A agenda de negociações proposta pelos EUA vai muito além do comércio de mercadorias. Em junho de 1998 foram estabelecidos nove grupos de negociação, que cobrem as seguintes áreas: acesso a mercados; agricultura; serviços; investimento; compras governamentais; propriedade intelectual; subsídios, antidumping e tarifas compensatórias; defesa da concorrência; e solução de controvérsias. Esses grupos vêm funcionando regularmente desde aquela época.
A título de exemplo, vejamos alguns aspectos do que pretendem os EUA na área de investimentos. O governo dos EUA quer uma definição ampla de "investimento", que inclua todas as formas de ativos com características de investimento, como companhias, ações, certas formas de dívida, certas concessões, contratos e propriedade intelectual.
A pretensão dos EUA é que o acordo da Alca estabeleça a obrigação de conceder aos investidores de um país-membro da área "tratamento nacional" ou "tratamento de nação mais favorecida", o que for mais vantajoso para o investidor. Para as entidades subnacionais, os EUA definem "tratamento nacional" como aquele que o Estado ou Província concede a investidores e a investimentos de outros Estados e Províncias. Assim, os governos dos países integrantes da Alca ficariam impedidos, por tratado internacional, de definir políticas que favoreçam as empresas de capital nacional "vis-à-vis" de empresas de outros países da Alca, ainda que seja apenas para compensá-las por desvantagens estruturais ou de natureza sistêmica.
Os EUA propõem, também, que o investidor tenha o direito de transferir fundos para dentro ou para fora de qualquer país da Alca sem demora e a uma taxa de câmbio de mercado. Essa garantia cobriria todas as transferências relacionadas a um investimento, inclusive juros, remessa de lucros, repatriação do capital e injeção de recursos financeiros adicionais depois da realização do investimento inicial.
Além disso, deseja o governo norte-americano que o acordo da Alca proíba, com algumas exceções, a definição, pelos governos dos países-membros, de metas ou requisitos a serem cumpridos pelos investidores de outros países-membros.
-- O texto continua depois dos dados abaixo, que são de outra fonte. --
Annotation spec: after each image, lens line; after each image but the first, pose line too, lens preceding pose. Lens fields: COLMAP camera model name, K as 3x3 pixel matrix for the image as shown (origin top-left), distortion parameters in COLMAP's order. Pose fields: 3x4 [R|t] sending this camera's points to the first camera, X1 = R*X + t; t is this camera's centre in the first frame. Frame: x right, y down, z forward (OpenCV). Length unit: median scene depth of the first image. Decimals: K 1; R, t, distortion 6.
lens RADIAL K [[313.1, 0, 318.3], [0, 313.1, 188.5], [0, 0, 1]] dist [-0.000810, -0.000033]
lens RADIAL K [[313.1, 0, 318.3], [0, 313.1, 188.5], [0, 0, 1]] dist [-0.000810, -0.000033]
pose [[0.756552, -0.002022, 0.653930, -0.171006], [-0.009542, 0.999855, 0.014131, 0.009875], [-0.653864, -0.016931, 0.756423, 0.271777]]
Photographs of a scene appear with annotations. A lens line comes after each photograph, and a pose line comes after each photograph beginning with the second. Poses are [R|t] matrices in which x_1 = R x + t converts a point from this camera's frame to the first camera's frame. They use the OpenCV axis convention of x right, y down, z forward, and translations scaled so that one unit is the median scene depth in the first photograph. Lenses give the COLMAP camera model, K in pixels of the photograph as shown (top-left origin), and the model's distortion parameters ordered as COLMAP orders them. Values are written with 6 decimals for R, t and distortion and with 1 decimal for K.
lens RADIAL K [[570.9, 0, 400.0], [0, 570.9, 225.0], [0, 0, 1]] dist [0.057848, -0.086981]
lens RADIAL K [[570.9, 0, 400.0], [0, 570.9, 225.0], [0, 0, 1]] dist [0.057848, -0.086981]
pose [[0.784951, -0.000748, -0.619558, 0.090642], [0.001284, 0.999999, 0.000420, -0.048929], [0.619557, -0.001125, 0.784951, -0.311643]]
Pretende, por exemplo, proibir ou restringir a especificação de níveis de conteúdo local, de preferências por bens produzidos domesticamente, de compromissos de exportação, de transferência de tecnologia e de restrições à venda de bens e serviços no território do país receptor do investimento (para mais detalhes, ver "Negotiating Group on Investment: Public Summary of U.S. Position", www.ustr.gov).
Evidentemente, esse pequeno resumo dá apenas uma pálida idéia dos riscos que estamos correndo. De todas as negociações internacionais de que participa o Brasil, essa é a que representa a maior ameaça à nossa soberania.
Na semana que vem, Semana da Pátria, pretendo escrever sobre o assunto outra vez.


Paulo Nogueira Batista Jr., 47, economista, pesquisador visitante do Instituto de Estudos Avançados da USP e professor da FGV-SP, escreve às quintas-feiras nesta coluna. É autor do livro "A Economia como Ela É..." (Boitempo Editorial, 3ª edição, 2002).